(Saved entries)
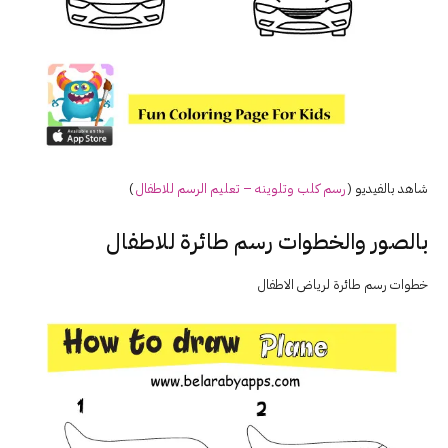
شاهد بالفيديو (
رسم كلب وتلوينه – تعليم الرسم للاطفال
)
بالصور والخطوات رسم طائرة للاطفال
خطوات رسم طائرة لرياض الاطفال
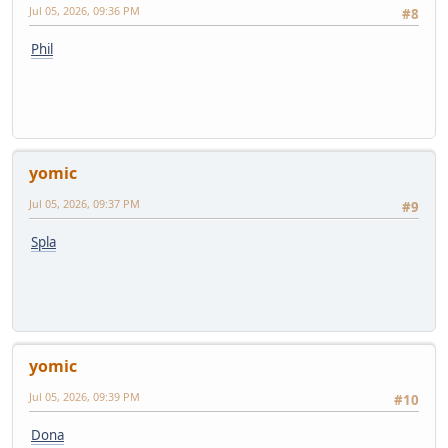
Jul 05, 2026, 09:36 PM
#8
Phil
yomic
Jul 05, 2026, 09:37 PM
#9
Spla
yomic
Jul 05, 2026, 09:39 PM
#10
Dona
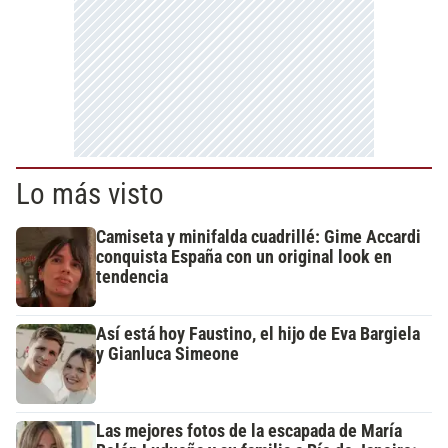
Lo más visto
Camiseta y minifalda cuadrillé: Gime Accardi
conquista España con un original look en
tendencia
Así está hoy Faustino, el hijo de Eva Bargiela
y Gianluca Simeone
Las mejores fotos de la escapada de María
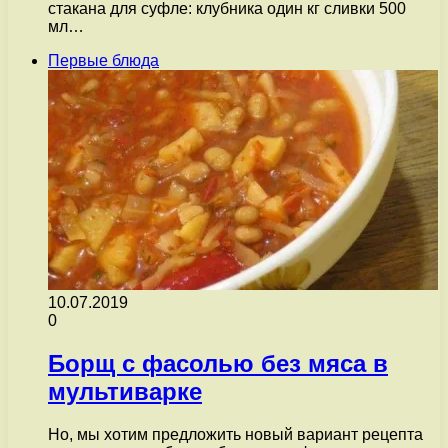
стакана для суфле: клубника один кг сливки 500
мл…
Первые блюда
10.07.2019
0
Борщ с фасолью без мяса в
мультиварке
Но, мы хотим предложить новый вариант рецепта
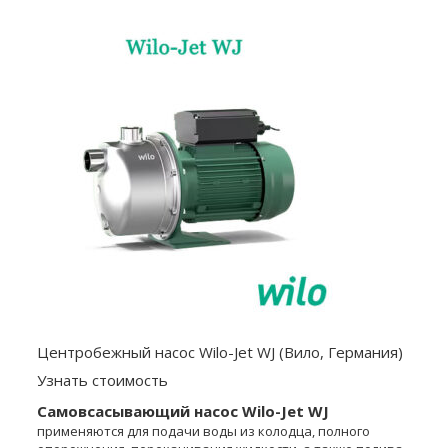
Центробежный насос Wilo-Jet WJ (Вило, Германия)
Узнать стоимость
Самовсасывающий насос Wilo-Jet WJ
применяются для подачи воды из колодца, полного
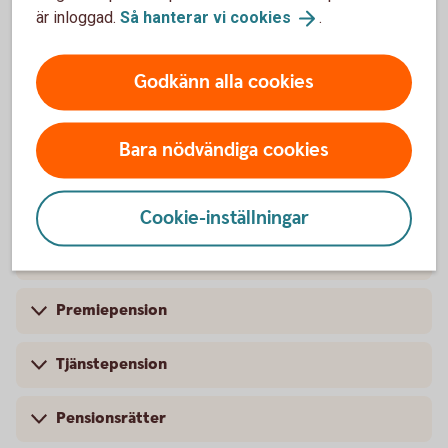
Sparhorisont
är inloggad.
Så hanterar vi
cookies
.
Sparkonto
Godkänn alla cookies
Bara nödvändiga cookies
Pension
Cookie-inställningar
Pension
Premiepension
Tjänstepension
Pensionsrätter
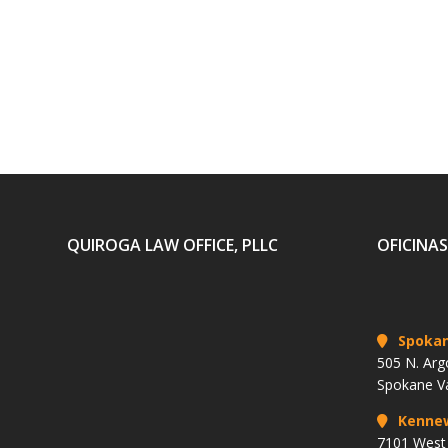
QUIROGA LAW OFFICE, PLLC
OFICINAS
Spoka
505 N. Arg
Spokane V
Kenne
7101 West 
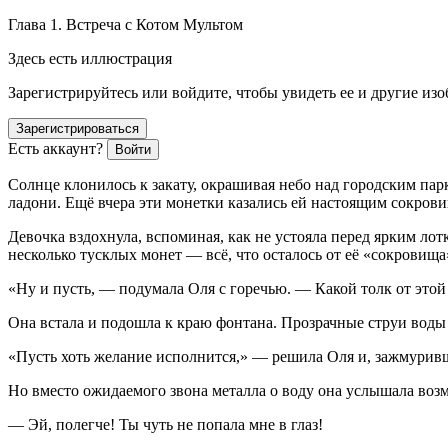
Глава 1. Встреча с Котом Мультом
Здесь есть иллюстрация
Зарегистрируйтесь или войдите, чтобы увидеть ее и другие из
Зарегистрироваться
Есть аккаунт?
Войти
Солнце клонилось к закату, окрашивая небо над городским парк
ладони. Ещё вчера эти монетки казались ей настоящим сокров
Девочка вздохнула, вспоминая, как не устояла перед ярким лот
несколько тусклых монет — всё, что осталось от её «сокровища
«Ну и пусть, — подумала Оля с горечью. — Какой толк от этой 
Она встала и подошла к краю фонтана. Прозрачные струи воды
«Пусть хоть желание исполнится,» — решила Оля и, зажмуривш
Но вместо ожидаемого звона металла о воду она услышала воз
— Эй, полегче! Ты чуть не попала мне в глаз!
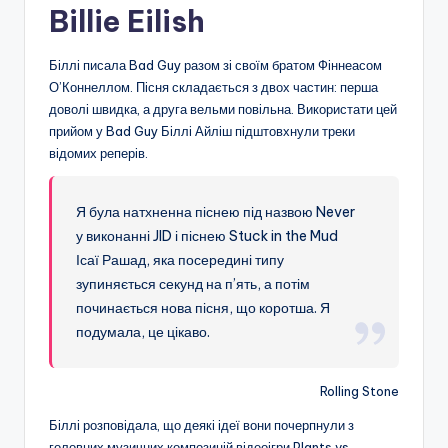
Billie Eilish
Біллі писала Bad Guy разом зі своїм братом Фіннеасом
О’Коннеллом. Пісня складається з двох частин: перша
доволі швидка, а друга вельми повільна. Використати цей
прийом у Bad Guy Біллі Айліш підштовхнули треки
відомих реперів.
Я була натхненна піснею під назвою Never
у виконанні JID і піснею Stuck in the Mud
Ісаї Рашад, яка посередині типу
зупиняється секунд на п’ять, а потім
починається нова пісня, що коротша. Я
подумала, це цікаво.
Rolling Stone
Біллі розповідала, що деякі ідеї вони почерпнули з
головних музичних композицій відеоігри Plants vs.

Exercise
Retype the data above in full, exactly as it stands, and skip any image.

Response
شاهد بالفيديو (
رسم كلب وتلوينه – تعليم الرسم للاطفال
)
بالصور والخطوات رسم طائرة للاطفال
خطوات رسم طائرة لرياض الاطفال
Jul 05, 2026, 09:36 PM
#8
Phil
yomic
Jul 05, 2026, 09:37 PM
#9
Spla
yomic
Jul 05, 2026, 09:39 PM
#10
Dona
Lo más visto
Camiseta y minifalda cuadrillé: Gime Accardi
conquista España con un original look en
tendencia
Así está hoy Faustino, el hijo de Eva Bargiela
y Gianluca Simeone
Las mejores fotos de la escapada de María
стакана для суфле: клубника один кг сливки 500
мл…
Первые блюда
10.07.2019
0
Борщ с фасолью без мяса в
мультиварке
Но, мы хотим предложить новый вариант рецепта
Центробежный насос Wilo-Jet WJ (Вило, Германия)
Узнать стоимость
Самовсасывающий насос Wilo-Jet WJ
применяются для подачи воды из колодца, полного
Sparhorisont
är inloggad.
Så hanterar vi
cookies
.
Sparkonto
Godkänn alla cookies
Bara nödvändiga cookies
Pension
Cookie-inställningar
Pension
Premiepension
Tjänstepension
Pensionsrätter
QUIROGA LAW OFFICE, PLLC
OFICINAS
Spoka
505 N. Arg
Spokane V
Kenne
7101 West 
Глава 1. Встреча с Котом Мультом
Здесь есть иллюстрация
Зарегистрируйтесь или войдите, чтобы увидеть ее и другие из
Зарегистрироваться
Есть аккаунт?
Войти
Солнце клонилось к закату, окрашивая небо над городским парк
ладони. Ещё вчера эти монетки казались ей настоящим сокров
Девочка вздохнула, вспоминая, как не устояла перед ярким лот
несколько тусклых монет — всё, что осталось от её «сокровища
«Ну и пусть, — подумала Оля с горечью. — Какой толк от этой 
Она встала и подошла к краю фонтана. Прозрачные струи воды
«Пусть хоть желание исполнится,» — решила Оля и, зажмуривш
Но вместо ожидаемого звона металла о воду она услышала воз
— Эй, полегче! Ты чуть не попала мне в глаз!
Billie Eilish
Біллі писала Bad Guy разом зі своїм братом Фіннеасом
О’Коннеллом. Пісня складається з двох частин: перша
доволі швидка, а друга вельми повільна. Використати цей
прийом у Bad Guy Біллі Айліш підштовхнули треки
відомих реперів.
Я була натхненна піснею під назвою Never
у виконанні JID і піснею Stuck in the Mud
Ісаї Рашад, яка посередині типу
зупиняється секунд на п’ять, а потім
починається нова пісня, що коротша. Я
подумала, це цікаво.
Rolling Stone
Біллі розповідала, що деякі ідеї вони почерпнули з
головних музичних композицій відеоігри Plants vs.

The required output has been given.